Mysia. Thebe (or Hypoplakia)
circa 300-200 BCE
Bronze 10 mm, 1,07 g

Thebe plays not a small role in Homer’s Iliad. Reputed to have been founded by Herakles after his own sack of Troy, which occurred before the Trojan War, he named it after the city of his birth, Thebes. Evidently Herakles was so powerful that he was able to sack Troy by himself, whereas it took the combined forces of the Greeks ten years to accomplish the same.

During the Trojan War, the city was ruled by a King Eetion, who was on friendly terms with Troy. In fact, he gave his daughter Andromache to Hektor, and she is an important character in the poem.

Unfortunately, Achilles and his merry gang attacked Thebe and killed King Eetion. Among the women taken by Achilles was Chryseis, who was given to Agamemnon. He was so enthralled by her that he boasted about preferring her in his bed than his wife Klytemnestra.

Her father, who was a priest, came to Agamemnon and offered him riches and whatever he could afford to have his daughter back, but Agamemnon brushed him off and even expounded on what he did to her in bed. Dejected, her father went home.
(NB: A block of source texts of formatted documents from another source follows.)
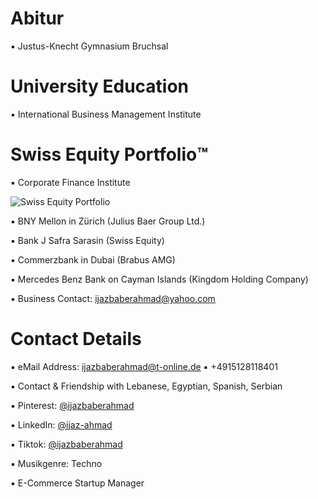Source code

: # Abitur

▪︎ Justus-Knecht Gymnasium Bruchsal

# University Education

▪︎ International Business Management Institute

# Swiss Equity Portfolio™️

▪ Corporate Finance Institute
 
![Swiss Equity Portfolio](https://user-images.githubusercontent.com/95079463/165912016-2034be7d-1fee-44ce-aa9e-ff7b36432359.png)

▪ BNY Mellon in Zürich (Julius Baer Group Ltd.)

▪ Bank J Safra Sarasin (Swiss Equity)

▪ Commerzbank in Dubai (Brabus AMG)

▪ Mercedes Benz Bank on Cayman Islands (Kingdom Holding Company)

▪︎ Business Contact: ijazbaberahmad@yahoo.com

# Contact Details 

▪︎ eMail Address: ijazbaberahmad@t-online.de ▪︎ +4915128118401 

▪︎ Contact & Friendship with Lebanese, Egyptian, Spanish, Serbian

▪︎ Pinterest: [@ijazbaberahmad](https://www.pinterest.de/ijazbaberahmad/)

▪︎ LinkedIn: [@ijaz-ahmad](https://www.linkedin.com/in/ijaz-ahmad-69677b13a/)

▪︎ Tiktok: [@ijazbaberahmad](https://www.tiktok.com/@ijazbaberahmad/)

▪︎ Musikgenre:  Techno 

▪︎ E-Commerce Startup Manager



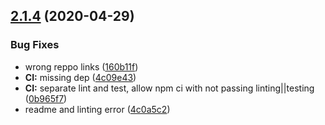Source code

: ## [2.1.4](https://github.com/Skitionek/gql-generator-node/compare/v2.1.3...v2.1.4) (2020-04-29)


### Bug Fixes

* wrong reppo links ([160b11f](https://github.com/Skitionek/gql-generator-node/commit/160b11fab61a7123e2fcb3f0d06ce7fe881728c3))
* **CI:** missing dep ([4c09e43](https://github.com/Skitionek/gql-generator-node/commit/4c09e43b7d1807bdab1cd442afa811fce6abec2f))
* **CI:** separate lint and test, allow npm ci with not passing linting||testing ([0b965f7](https://github.com/Skitionek/gql-generator-node/commit/0b965f74fc1ae82850744b0b1a9043222bcf07bc))
* readme and linting error ([4c0a5c2](https://github.com/Skitionek/gql-generator-node/commit/4c0a5c20e65f94f78db02c05b62836ba05efec6c))
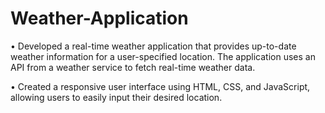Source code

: # Weather-Application
• Developed a real-time weather application that provides up-to-date weather information for a user-specified location. The application uses an API from a weather service to fetch real-time weather data.

• Created a responsive user interface using HTML, CSS, and JavaScript, allowing users to easily input their desired location.
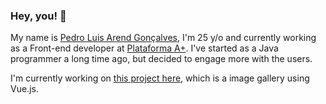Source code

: ### Hey, you! 👋

<!-- My description -->
My name is [Pedro Luis Arend Gonçalves](https://bit.ly/3KjbgCh), I'm 25 y/o and currently working as a Front-end developer at [Plataforma A+](https://www.plataformaamais.com.br/). I've started as a Java programmer a long time ago, but decided to engage more with the users.

<!-- My current project link + some info about it -->
I'm currently working on [this project here](https://github.com/pedrolag), which is a image gallery using Vue.js.



<!--
**pedrolag/pedrolag** is a ✨ _special_ ✨ repository because its `README.md` (this file) appears on your GitHub profile.

Here are some ideas to get you started:

- 🔭 I’m currently working on ...
- 🌱 I’m currently learning ...
- 👯 I’m looking to collaborate on ...
- 🤔 I’m looking for help with ...
- 💬 Ask me about ...
- 📫 How to reach me: ...
- 😄 Pronouns: ...
- ⚡ Fun fact: ...
-->
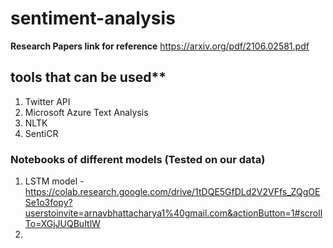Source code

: # sentiment-analysis
**Research Papers link for reference**
https://arxiv.org/pdf/2106.02581.pdf

## tools that can be used**
1. Twitter API
2. Microsoft Azure Text Analysis
3. NLTK
4. SentiCR

### Notebooks of different models (Tested on our data)
1. LSTM model - https://colab.research.google.com/drive/1tDQE5GfDLd2V2VFfs_ZQgOESe1o3fopy?userstoinvite=arnavbhattacharya1%40gmail.com&actionButton=1#scrollTo=XGjJUQBuItlW
2. 
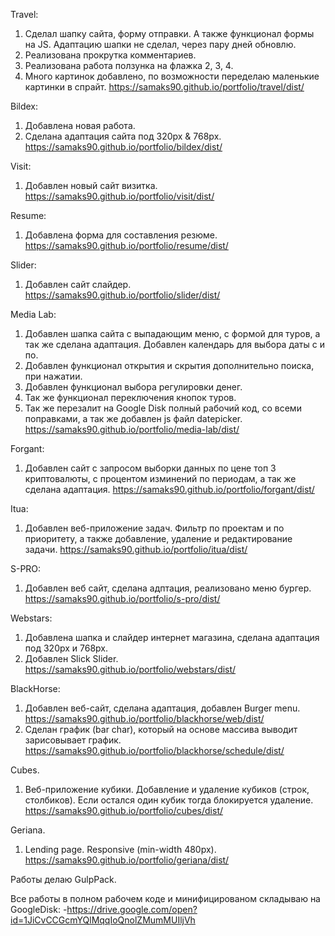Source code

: Travel:
1. Сделал шапку сайта, форму отправки. А также функционал формы на JS. Адаптацию шапки не сделал, через пару дней обновлю.
2. Реализована прокрутка комментариев.
3. Реализована работа ползунка на флажка 2, 3, 4.
4. Много картинок добавлено, по возможности переделаю маленькие картинки в спрайт.
https://samaks90.github.io/portfolio/travel/dist/

Bildex:
1. Добавлена новая работа.
2. Сделана адаптация сайта под 320px & 768px.
https://samaks90.github.io/portfolio/bildex/dist/

Visit:
1. Добавлен новый сайт визитка.
https://samaks90.github.io/portfolio/visit/dist/

Resume:
1. Добавлена форма для составления резюме.
https://samaks90.github.io/portfolio/resume/dist/

Slider:
1. Добавлен сайт слайдер.
https://samaks90.github.io/portfolio/slider/dist/

Media Lab:
1. Добавлен шапка сайта с выпадающим меню, с формой для туров, а так же сделана адаптация. Добавлен календарь для выбора даты с и по.
2. Добавлен функционал открытия и скрытия дополнительно поиска, при нажатии.
3. Добавлен функционал выбора регулировки денег.
4. Так же функционал переключения кнопок туров.
5. Так же перезалит на Google Disk полный рабочий код, со всеми поправками, а так же добавлен js файл datepicker.
https://samaks90.github.io/portfolio/media-lab/dist/

Forgant: 
1. Добавлен сайт с запросом выборки данных по цене топ 3 криптовалюты, с процентом изминений по периодам, а так же сделана адаптация.
https://samaks90.github.io/portfolio/forgant/dist/

Itua:
1. Добавлен веб-приложение задач. Фильтр по проектам и по приоритету, а также добавление, удаление и редактирование задачи.
https://samaks90.github.io/portfolio/itua/dist/

S-PRO:
1. Добавлен веб сайт, сделана адптация, реализовано меню бургер.
https://samaks90.github.io/portfolio/s-pro/dist/

Webstars: 
1. Добавлена шапка и слайдер интернет магазина, сделана адаптация под 320px и 768px.
2. Добавлен Slick Slider.
https://samaks90.github.io/portfolio/webstars/dist/

BlackHorse: 
1. Добавлен веб-сайт, сделана адаптация, добавлен Burger menu.
https://samaks90.github.io/portfolio/blackhorse/web/dist/
2. Сделан график (bar char), который на основе массива выводит зарисовывает график.
https://samaks90.github.io/portfolio/blackhorse/schedule/dist/

Cubes.
1. Веб-приложение кубики. Добавление и удаление кубиков (строк, столбиков). Если остался один кубик тогда блокируется удаление.
https://samaks90.github.io/portfolio/cubes/dist/

Geriana.
1. Lending page. Responsive (min-width 480px).
https://samaks90.github.io/portfolio/geriana/dist/

Работы делаю GulpPack.

Все работы в полном рабочем коде и минифицированом складываю на GoogleDisk:
-https://drive.google.com/open?id=1JiCvCCGcmYQlMqqIoQnolZMumMUIljVh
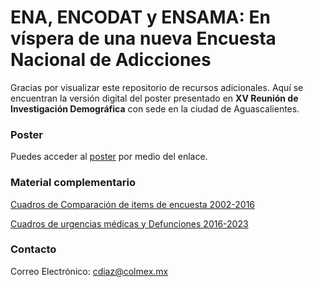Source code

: # ENA, ENCODAT y ENSAMA: En víspera de una nueva Encuesta Nacional de Adicciones
Gracias por visualizar este repositorio de recursos adicionales. Aquí se encuentran la versión digital del poster presentado en **XV Reunión de Investigación Demográfica** con sede en la ciudad de Aguascalientes. 

### Poster 

Puedes acceder al [poster](https://issuu.com/celestealejandradiaz/docs/ena_encodat_y_ensama_en_v_spera_de_una_nueva_enc) por medio del enlace. 

### Material complementario 

[Cuadros de Comparación de items de encuesta 2002-2016](https://encrypted-tbn0.gstatic.com/images?q=tbn:ANd9GcR8iAHDvD97laOcteafbqVGgGzkmT2xL42saw&s)

[Cuadros de urgencias médicas y Defunciones 2016-2023](https://encrypted-tbn0.gstatic.com/images?q=tbn:ANd9GcR8iAHDvD97laOcteafbqVGgGzkmT2xL42saw&s)

### Contacto 

Correo Electrónico: cdiaz@colmex.mx
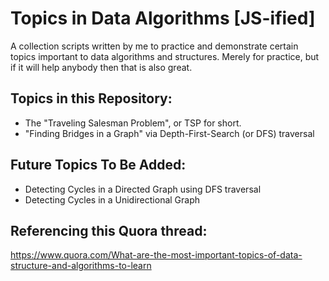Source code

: # Topics in Data Algorithms [JS-ified]

A collection scripts written by me to practice and demonstrate certain topics important to data algorithms and structures. Merely for practice, but if it will help anybody then that is also great.

## Topics in this Repository:

* The "Traveling Salesman Problem", or TSP for short.
* "Finding Bridges in a Graph" via Depth-First-Search (or DFS) traversal

## Future Topics To Be Added:

* Detecting Cycles in a Directed Graph using DFS traversal
* Detecting Cycles in a Unidirectional Graph

## Referencing this Quora thread:

https://www.quora.com/What-are-the-most-important-topics-of-data-structure-and-algorithms-to-learn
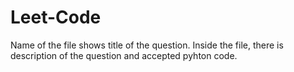 # Leet-Code
Name of the file shows title of the question. Inside the file, there is description of the question and accepted pyhton code.

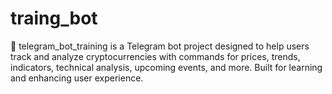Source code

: # traing_bot
🤖 telegram_bot_training is a Telegram bot project designed to help users track and analyze cryptocurrencies with commands for prices, trends, indicators, technical analysis, upcoming 
events, and more. Built for learning and enhancing user experience.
Chryseis, distraught, prayed to Apollo (for whom her father was a priest) to improve her situation, and Apollo answered by sending a plague upon the Greeks. Thereafter, Agamemnon tasked Odysseus with giving Chryseis back to her father, and took Briseis from Achilles as compensation. Of course, we all know how that turned out…

Not much is known about Thebe during Hellenistic times. Strabo mentions that by his time it was deserted.

481 BCE

Xerxes’ army marches out of Sardis and passes through Atarneos, Thebe, Adramytteion, Antandros, Ilion, Gergis, and Abydos on its way to Greece. Its temporary headquarters is at Elaios.